> EXERCISE INSTRUCTIONS
Every line of the data, first to last, must be written out unchanged.

Collected data entries:
^^^^^^^^^^^^^^^^
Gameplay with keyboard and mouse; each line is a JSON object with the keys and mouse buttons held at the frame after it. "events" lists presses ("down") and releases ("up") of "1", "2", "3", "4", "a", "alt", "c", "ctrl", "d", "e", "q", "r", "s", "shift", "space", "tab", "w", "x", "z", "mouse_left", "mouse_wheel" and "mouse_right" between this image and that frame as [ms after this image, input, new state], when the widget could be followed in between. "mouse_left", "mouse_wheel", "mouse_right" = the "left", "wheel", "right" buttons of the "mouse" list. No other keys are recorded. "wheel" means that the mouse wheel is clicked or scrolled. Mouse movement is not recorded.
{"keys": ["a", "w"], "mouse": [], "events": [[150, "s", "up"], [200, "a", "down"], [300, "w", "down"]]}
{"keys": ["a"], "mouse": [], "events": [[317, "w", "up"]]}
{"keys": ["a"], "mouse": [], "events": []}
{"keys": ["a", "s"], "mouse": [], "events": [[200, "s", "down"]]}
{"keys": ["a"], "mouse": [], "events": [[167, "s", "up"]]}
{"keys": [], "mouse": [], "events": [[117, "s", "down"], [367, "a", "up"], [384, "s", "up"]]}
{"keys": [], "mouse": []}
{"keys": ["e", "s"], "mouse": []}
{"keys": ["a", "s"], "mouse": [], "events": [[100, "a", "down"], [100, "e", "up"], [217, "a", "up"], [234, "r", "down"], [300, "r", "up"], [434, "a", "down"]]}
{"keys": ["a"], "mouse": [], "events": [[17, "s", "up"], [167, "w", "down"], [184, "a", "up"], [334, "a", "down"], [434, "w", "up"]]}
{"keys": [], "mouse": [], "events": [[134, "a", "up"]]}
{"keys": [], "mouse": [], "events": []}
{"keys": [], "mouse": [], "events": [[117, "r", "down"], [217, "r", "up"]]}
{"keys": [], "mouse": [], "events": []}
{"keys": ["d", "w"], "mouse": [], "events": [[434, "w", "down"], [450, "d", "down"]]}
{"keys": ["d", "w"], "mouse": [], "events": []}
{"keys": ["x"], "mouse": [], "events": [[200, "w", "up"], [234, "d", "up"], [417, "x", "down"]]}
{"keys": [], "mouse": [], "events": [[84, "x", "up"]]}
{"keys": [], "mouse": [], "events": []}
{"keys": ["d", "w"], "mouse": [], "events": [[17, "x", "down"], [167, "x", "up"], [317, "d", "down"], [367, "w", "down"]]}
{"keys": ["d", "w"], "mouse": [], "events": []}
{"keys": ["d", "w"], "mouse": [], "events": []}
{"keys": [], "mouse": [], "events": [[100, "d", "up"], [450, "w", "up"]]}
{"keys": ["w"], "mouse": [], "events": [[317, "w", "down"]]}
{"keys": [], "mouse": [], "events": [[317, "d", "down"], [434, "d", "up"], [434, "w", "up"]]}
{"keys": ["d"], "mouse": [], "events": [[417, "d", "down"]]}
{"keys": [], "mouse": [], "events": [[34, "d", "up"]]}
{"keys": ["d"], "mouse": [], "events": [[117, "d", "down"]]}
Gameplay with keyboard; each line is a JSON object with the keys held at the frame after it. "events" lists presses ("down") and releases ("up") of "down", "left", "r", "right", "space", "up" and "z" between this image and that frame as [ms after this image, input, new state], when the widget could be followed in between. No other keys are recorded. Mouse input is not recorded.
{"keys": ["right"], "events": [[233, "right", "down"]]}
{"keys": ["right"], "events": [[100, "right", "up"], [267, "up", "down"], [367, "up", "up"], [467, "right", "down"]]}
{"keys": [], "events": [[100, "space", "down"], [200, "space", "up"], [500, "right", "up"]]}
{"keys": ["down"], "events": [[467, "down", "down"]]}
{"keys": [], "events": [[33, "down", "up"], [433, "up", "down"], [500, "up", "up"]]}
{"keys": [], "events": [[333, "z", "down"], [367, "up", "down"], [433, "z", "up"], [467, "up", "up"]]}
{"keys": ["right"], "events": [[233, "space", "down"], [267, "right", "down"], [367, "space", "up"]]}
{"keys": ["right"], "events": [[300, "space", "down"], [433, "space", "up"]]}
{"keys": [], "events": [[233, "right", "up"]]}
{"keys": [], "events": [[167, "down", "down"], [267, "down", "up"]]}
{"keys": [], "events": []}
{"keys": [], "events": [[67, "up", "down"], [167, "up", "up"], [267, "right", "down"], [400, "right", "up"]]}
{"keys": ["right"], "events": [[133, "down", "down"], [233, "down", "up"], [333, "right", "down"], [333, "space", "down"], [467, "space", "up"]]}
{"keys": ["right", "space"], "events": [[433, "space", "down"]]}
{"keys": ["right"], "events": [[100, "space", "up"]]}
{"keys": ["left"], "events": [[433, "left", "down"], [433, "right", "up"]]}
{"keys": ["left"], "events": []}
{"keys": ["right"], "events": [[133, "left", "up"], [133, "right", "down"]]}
^^^^^^^^^^^^^^^^
> REPLY TO THE TASK
Gameplay with keyboard and mouse; each line is a JSON object with the keys and mouse buttons held at the frame after it. "events" lists presses ("down") and releases ("up") of "1", "2", "3", "4", "a", "alt", "c", "ctrl", "d", "e", "q", "r", "s", "shift", "space", "tab", "w", "x", "z", "mouse_left", "mouse_wheel" and "mouse_right" between this image and that frame as [ms after this image, input, new state], when the widget could be followed in between. "mouse_left", "mouse_wheel", "mouse_right" = the "left", "wheel", "right" buttons of the "mouse" list. No other keys are recorded. "wheel" means that the mouse wheel is clicked or scrolled. Mouse movement is not recorded.
{"keys": ["a", "w"], "mouse": [], "events": [[150, "s", "up"], [200, "a", "down"], [300, "w", "down"]]}
{"keys": ["a"], "mouse": [], "events": [[317, "w", "up"]]}
{"keys": ["a"], "mouse": [], "events": []}
{"keys": ["a", "s"], "mouse": [], "events": [[200, "s", "down"]]}
{"keys": ["a"], "mouse": [], "events": [[167, "s", "up"]]}
{"keys": [], "mouse": [], "events": [[117, "s", "down"], [367, "a", "up"], [384, "s", "up"]]}
{"keys": [], "mouse": []}
{"keys": ["e", "s"], "mouse": []}
{"keys": ["a", "s"], "mouse": [], "events": [[100, "a", "down"], [100, "e", "up"], [217, "a", "up"], [234, "r", "down"], [300, "r", "up"], [434, "a", "down"]]}
{"keys": ["a"], "mouse": [], "events": [[17, "s", "up"], [167, "w", "down"], [184, "a", "up"], [334, "a", "down"], [434, "w", "up"]]}
{"keys": [], "mouse": [], "events": [[134, "a", "up"]]}
{"keys": [], "mouse": [], "events": []}
{"keys": [], "mouse": [], "events": [[117, "r", "down"], [217, "r", "up"]]}
{"keys": [], "mouse": [], "events": []}
{"keys": ["d", "w"], "mouse": [], "events": [[434, "w", "down"], [450, "d", "down"]]}
{"keys": ["d", "w"], "mouse": [], "events": []}
{"keys": ["x"], "mouse": [], "events": [[200, "w", "up"], [234, "d", "up"], [417, "x", "down"]]}
{"keys": [], "mouse": [], "events": [[84, "x", "up"]]}
{"keys": [], "mouse": [], "events": []}
{"keys": ["d", "w"], "mouse": [], "events": [[17, "x", "down"], [167, "x", "up"], [317, "d", "down"], [367, "w", "down"]]}
{"keys": ["d", "w"], "mouse": [], "events": []}
{"keys": ["d", "w"], "mouse": [], "events": []}
{"keys": [], "mouse": [], "events": [[100, "d", "up"], [450, "w", "up"]]}
{"keys": ["w"], "mouse": [], "events": [[317, "w", "down"]]}
{"keys": [], "mouse": [], "events": [[317, "d", "down"], [434, "d", "up"], [434, "w", "up"]]}
{"keys": ["d"], "mouse": [], "events": [[417, "d", "down"]]}
{"keys": [], "mouse": [], "events": [[34, "d", "up"]]}
{"keys": ["d"], "mouse": [], "events": [[117, "d", "down"]]}
Gameplay with keyboard; each line is a JSON object with the keys held at the frame after it. "events" lists presses ("down") and releases ("up") of "down", "left", "r", "right", "space", "up" and "z" between this image and that frame as [ms after this image, input, new state], when the widget could be followed in between. No other keys are recorded. Mouse input is not recorded.
{"keys": ["right"], "events": [[233, "right", "down"]]}
{"keys": ["right"], "events": [[100, "right", "up"], [267, "up", "down"], [367, "up", "up"], [467, "right", "down"]]}
{"keys": [], "events": [[100, "space", "down"], [200, "space", "up"], [500, "right", "up"]]}
{"keys": ["down"], "events": [[467, "down", "down"]]}
{"keys": [], "events": [[33, "down", "up"], [433, "up", "down"], [500, "up", "up"]]}
{"keys": [], "events": [[333, "z", "down"], [367, "up", "down"], [433, "z", "up"], [467, "up", "up"]]}
{"keys": ["right"], "events": [[233, "space", "down"], [267, "right", "down"], [367, "space", "up"]]}
{"keys": ["right"], "events": [[300, "space", "down"], [433, "space", "up"]]}
{"keys": [], "events": [[233, "right", "up"]]}
{"keys": [], "events": [[167, "down", "down"], [267, "down", "up"]]}
{"keys": [], "events": []}
{"keys": [], "events": [[67, "up", "down"], [167, "up", "up"], [267, "right", "down"], [400, "right", "up"]]}
{"keys": ["right"], "events": [[133, "down", "down"], [233, "down", "up"], [333, "right", "down"], [333, "space", "down"], [467, "space", "up"]]}
{"keys": ["right", "space"], "events": [[433, "space", "down"]]}
{"keys": ["right"], "events": [[100, "space", "up"]]}
{"keys": ["left"], "events": [[433, "left", "down"], [433, "right", "up"]]}
{"keys": ["left"], "events": []}
{"keys": ["right"], "events": [[133, "left", "up"], [133, "right", "down"]]}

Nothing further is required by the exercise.